(Beginning of Extracted data)

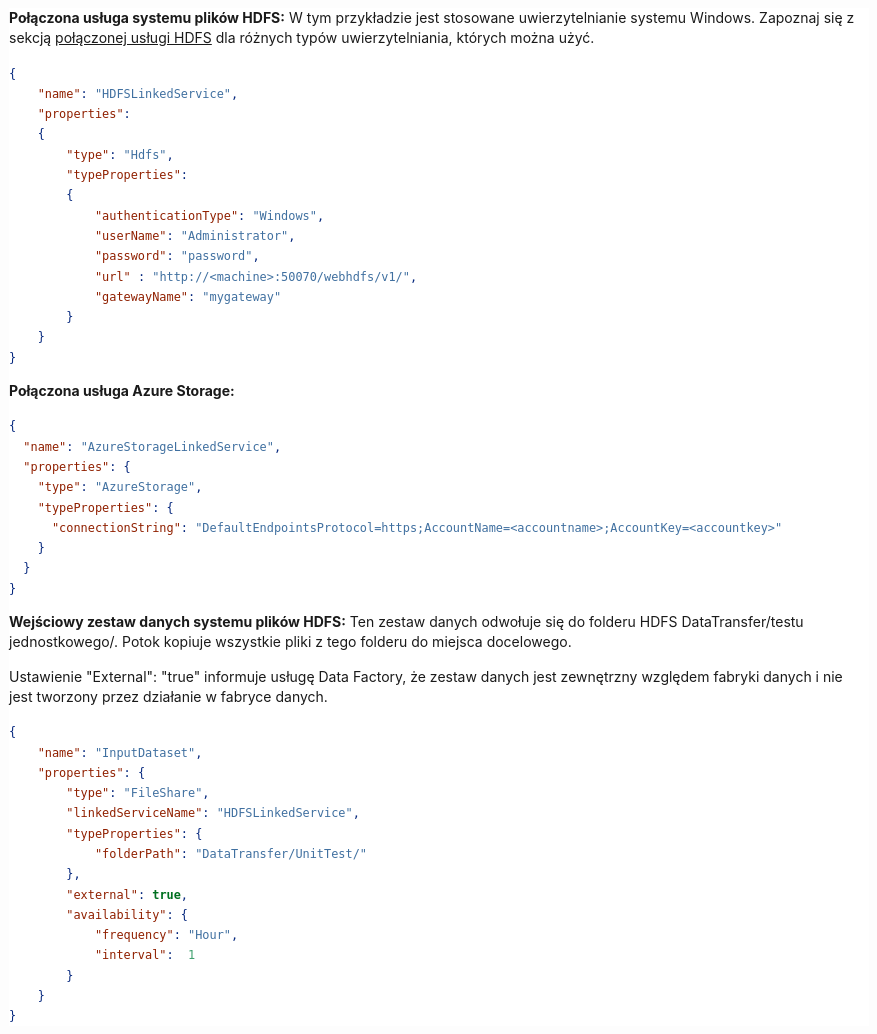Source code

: **Połączona usługa systemu plików HDFS:** W tym przykładzie jest stosowane uwierzytelnianie systemu Windows. Zapoznaj się z sekcją [połączonej usługi HDFS](#linked-service-properties) dla różnych typów uwierzytelniania, których można użyć.

```JSON
{
    "name": "HDFSLinkedService",
    "properties":
    {
        "type": "Hdfs",
        "typeProperties":
        {
            "authenticationType": "Windows",
            "userName": "Administrator",
            "password": "password",
            "url" : "http://<machine>:50070/webhdfs/v1/",
            "gatewayName": "mygateway"
        }
    }
}
```

**Połączona usługa Azure Storage:**

```JSON
{
  "name": "AzureStorageLinkedService",
  "properties": {
    "type": "AzureStorage",
    "typeProperties": {
      "connectionString": "DefaultEndpointsProtocol=https;AccountName=<accountname>;AccountKey=<accountkey>"
    }
  }
}
```

**Wejściowy zestaw danych systemu plików HDFS:** Ten zestaw danych odwołuje się do folderu HDFS DataTransfer/testu jednostkowego/. Potok kopiuje wszystkie pliki z tego folderu do miejsca docelowego.

Ustawienie "External": "true" informuje usługę Data Factory, że zestaw danych jest zewnętrzny względem fabryki danych i nie jest tworzony przez działanie w fabryce danych.

```JSON
{
    "name": "InputDataset",
    "properties": {
        "type": "FileShare",
        "linkedServiceName": "HDFSLinkedService",
        "typeProperties": {
            "folderPath": "DataTransfer/UnitTest/"
        },
        "external": true,
        "availability": {
            "frequency": "Hour",
            "interval":  1
        }
    }
}
```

(End of Extracted data)

# What needs to be done
Total the lines of the data that include the word "HDFSLinkedService", and give that total as the sole response.

# Written response
2